* Problem description:
Which lines below contain the word "ring"? Copy each of them.

(Records from a data collection)

+ + + +

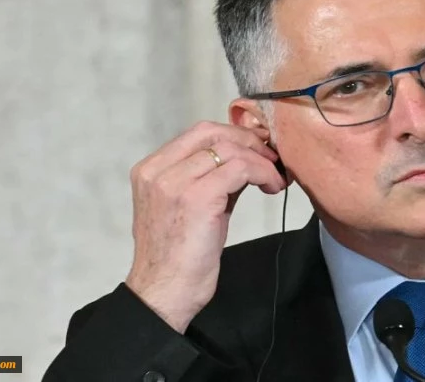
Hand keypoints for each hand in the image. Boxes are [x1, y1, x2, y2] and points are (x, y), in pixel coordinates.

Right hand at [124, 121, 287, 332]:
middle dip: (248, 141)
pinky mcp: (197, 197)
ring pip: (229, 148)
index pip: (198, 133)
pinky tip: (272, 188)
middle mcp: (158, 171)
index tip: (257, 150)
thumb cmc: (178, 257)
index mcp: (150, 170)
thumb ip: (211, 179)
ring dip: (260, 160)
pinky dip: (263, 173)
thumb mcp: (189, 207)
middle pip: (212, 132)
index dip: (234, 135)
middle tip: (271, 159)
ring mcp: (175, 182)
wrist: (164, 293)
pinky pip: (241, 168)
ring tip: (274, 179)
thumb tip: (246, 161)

+ + + +

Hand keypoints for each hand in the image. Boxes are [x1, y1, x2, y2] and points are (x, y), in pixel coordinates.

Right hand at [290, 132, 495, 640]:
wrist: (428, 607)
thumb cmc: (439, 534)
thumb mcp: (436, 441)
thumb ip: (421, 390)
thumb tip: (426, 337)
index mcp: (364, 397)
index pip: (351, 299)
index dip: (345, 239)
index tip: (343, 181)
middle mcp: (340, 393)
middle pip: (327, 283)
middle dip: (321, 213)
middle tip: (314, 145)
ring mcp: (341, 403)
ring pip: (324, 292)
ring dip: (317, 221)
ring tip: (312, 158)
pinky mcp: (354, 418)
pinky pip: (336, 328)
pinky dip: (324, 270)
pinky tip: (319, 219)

+ + + +

* Solution to the problem:
ring pip: (229, 148)
ring dip: (260, 160)
ring mcp: (175, 182)
ring tip: (274, 179)
ring mcp: (341, 403)
ring pip: (324, 292)
ring dip: (317, 221)
ring tip: (312, 158)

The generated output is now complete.